[Date Prev][Date Next][Thread Prev][Thread Next][Date Index][Thread Index]

Re: [HTCondor-users] Job not starting while matching nodes available // User priority for user@us is not available, attempting to analyze without it



Hi Thomas,

What's the security settings on the worker-nodes in your pool like? 

Is it possible that the new schedd hasn't been added to a whitelist of some sort which is used to populate ALLOW_DAEMON, ALLOW_WRITE etc on a worker-node?

Are there any error messages/connection reset fails shown in the schedd and shadow logs?

Cheers, Iain
________________________________________
From: HTCondor-users [htcondor-users-bounces@xxxxxxxxxxx] on behalf of Thomas Hartmann [thomas.hartmann@xxxxxxx]
Sent: 09 May 2016 12:33
To: htcondor-users
Subject: [HTCondor-users] Job not starting while matching nodes available // User priority for user@us is not available, attempting to analyze without it

Hi all,

we have added a second arc ce at our site submitting to our condor pool.
However, jobs do not get started matching available nodes are available [1].
AFAIS both submit hosts should be identical. But for our new one,
-analysze states for complains that
"User priority for desysgm000@xxxxxxx is not available, attempting to
analyze without it."
which irritates me, since I have assumed the user priority to be a pool
property and not depending on the submit host? The same job submitted on
our working CE/schedd starts immediately [2]

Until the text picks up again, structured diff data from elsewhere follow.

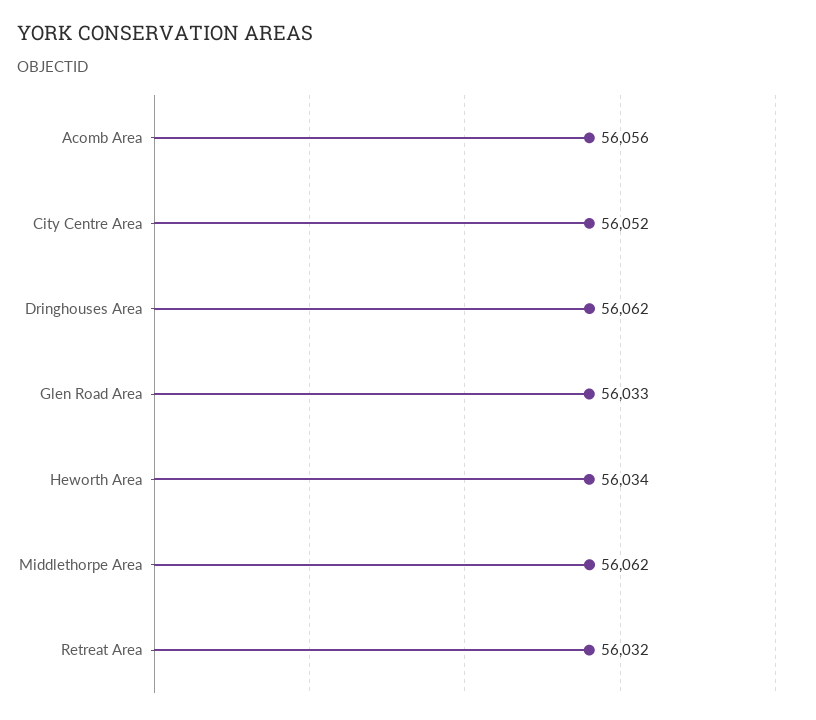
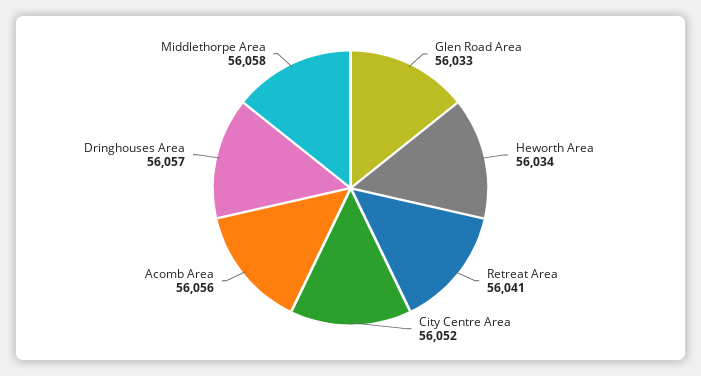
  {
    "Acomb Area": 56056,
    "City Centre Area": 56052,
-   "Dringhouses Area": 56062,
+   "Dringhouses Area": 56057,
    "Glen Road Area": 56033,
    "Heworth Area": 56034,
-   "Middlethorpe Area": 56062,
+   "Middlethorpe Area": 56058,
-   "Retreat Area": 56032
+   "Retreat Area": 56041
  }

I also tried to boost the priority of the individual jobs but without
success to get them started.

So, I wonder what is missing for our new schedd?

Cheers and thanks,
  Thomas



[1]
> condor_q -n grid-arcce1.desy.de -analyze 2701.0


-- Schedd: grid-arcce1.desy.de : <131.169.223.111:9620?...
---
2701.000:  Request has not yet been considered by the matchmaker.

User priority for desysgm000@xxxxxxx is not available, attempting to
analyze without it.
---
2701.000:  Run analysis summary.  Of 2098 machines,
      0 are rejected by your job's requirements
    126 reject your job because of their own requirements
      0 match and are already running your jobs
   1966 match but are serving other users
      6 are available to run your job


[2]
> condor_q -n grid-arcce0.desy.de -analyze 617405.0


-- Schedd: grid-arcce0.desy.de : <131.169.223.110:9620?...
---
617405.000:  Request is running.